[[ DATASET CONTENT open ]]

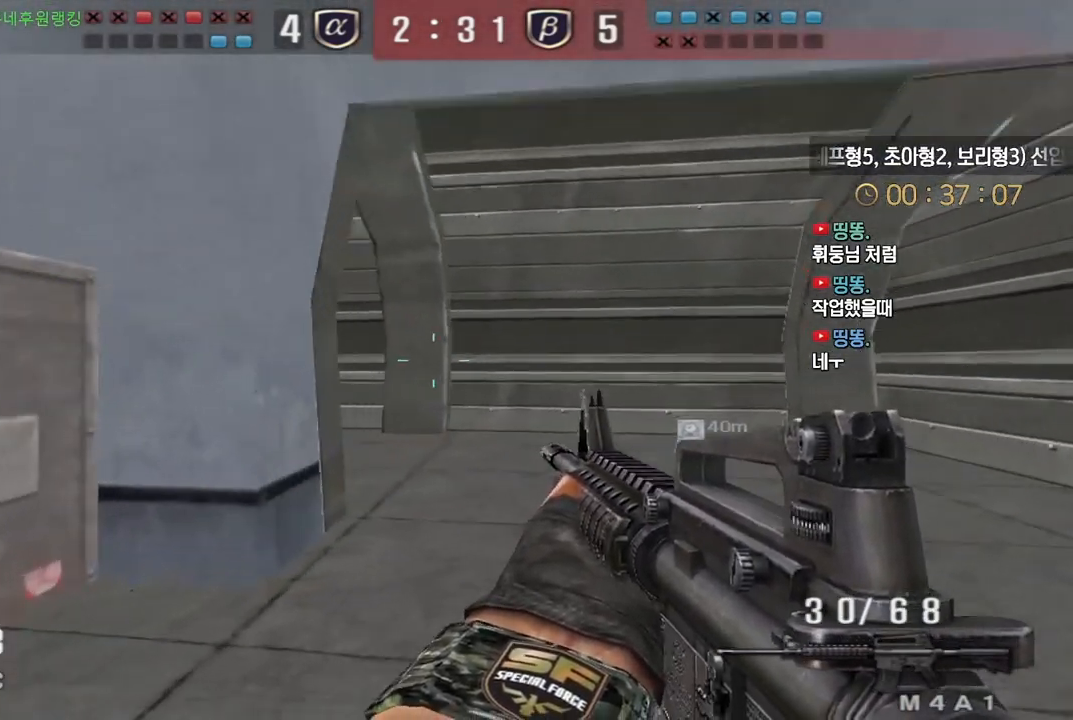
{"keys": ["d", "w"], "events": [[33, "ctrl", "up"], [33, "d", "down"], [33, "w", "down"], [267, "ctrl", "down"], [267, "d", "up"], [283, "w", "up"], [350, "ctrl", "up"], [367, "d", "down"], [367, "w", "down"]]}
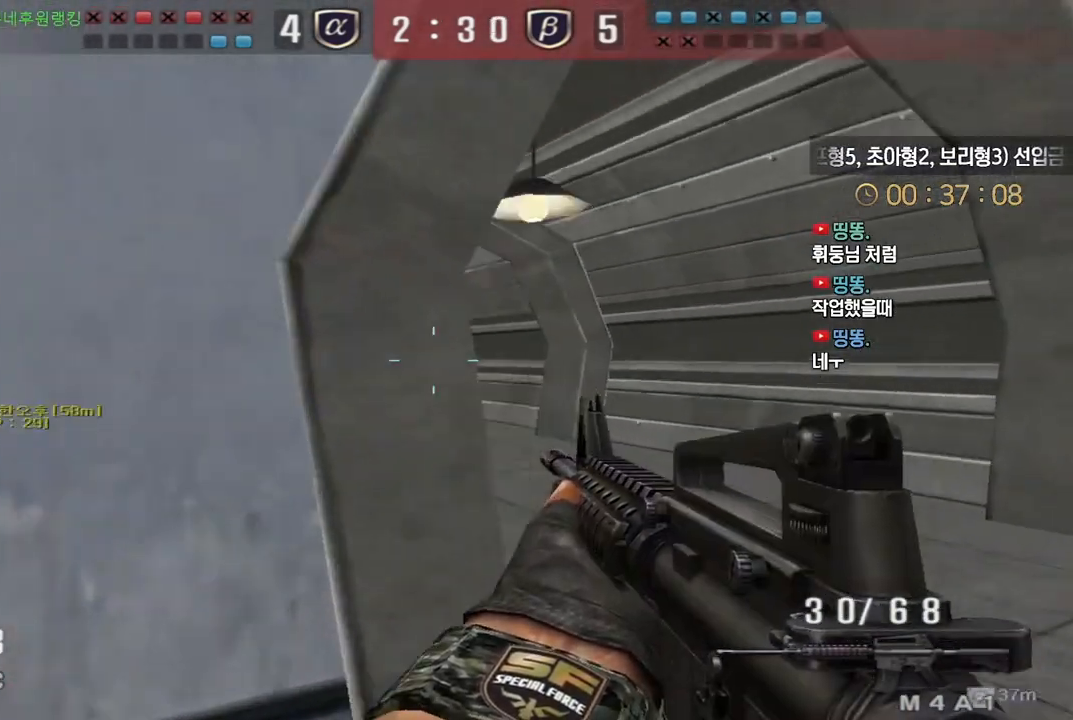
{"keys": ["d", "w"], "events": [[83, "ctrl", "down"], [100, "d", "up"], [100, "w", "up"], [167, "ctrl", "up"], [183, "d", "down"], [183, "w", "down"], [367, "ctrl", "down"], [383, "d", "up"], [400, "w", "up"], [467, "ctrl", "up"], [467, "d", "down"], [483, "w", "down"]]}
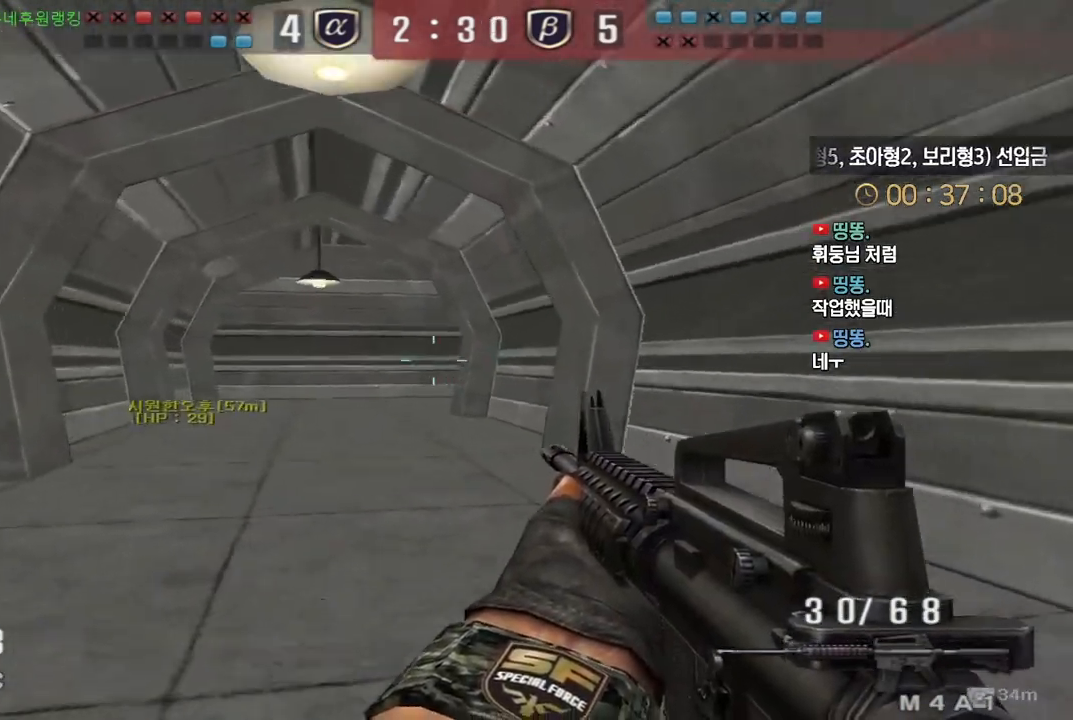
{"keys": ["a", "w"], "events": [[200, "ctrl", "down"], [200, "d", "up"], [200, "w", "up"], [300, "a", "down"], [300, "ctrl", "up"], [300, "w", "down"]]}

[[ DATASET CONTENT closed ]]

### WHAT YOU HAVE TO DO
Return to the listing above and set it down exactly, leaving out its pictures.

### ANSWER FOR THIS EXERCISE
{"keys": ["d", "w"], "events": [[33, "ctrl", "up"], [33, "d", "down"], [33, "w", "down"], [267, "ctrl", "down"], [267, "d", "up"], [283, "w", "up"], [350, "ctrl", "up"], [367, "d", "down"], [367, "w", "down"]]}
{"keys": ["d", "w"], "events": [[83, "ctrl", "down"], [100, "d", "up"], [100, "w", "up"], [167, "ctrl", "up"], [183, "d", "down"], [183, "w", "down"], [367, "ctrl", "down"], [383, "d", "up"], [400, "w", "up"], [467, "ctrl", "up"], [467, "d", "down"], [483, "w", "down"]]}
{"keys": ["a", "w"], "events": [[200, "ctrl", "down"], [200, "d", "up"], [200, "w", "up"], [300, "a", "down"], [300, "ctrl", "up"], [300, "w", "down"]]}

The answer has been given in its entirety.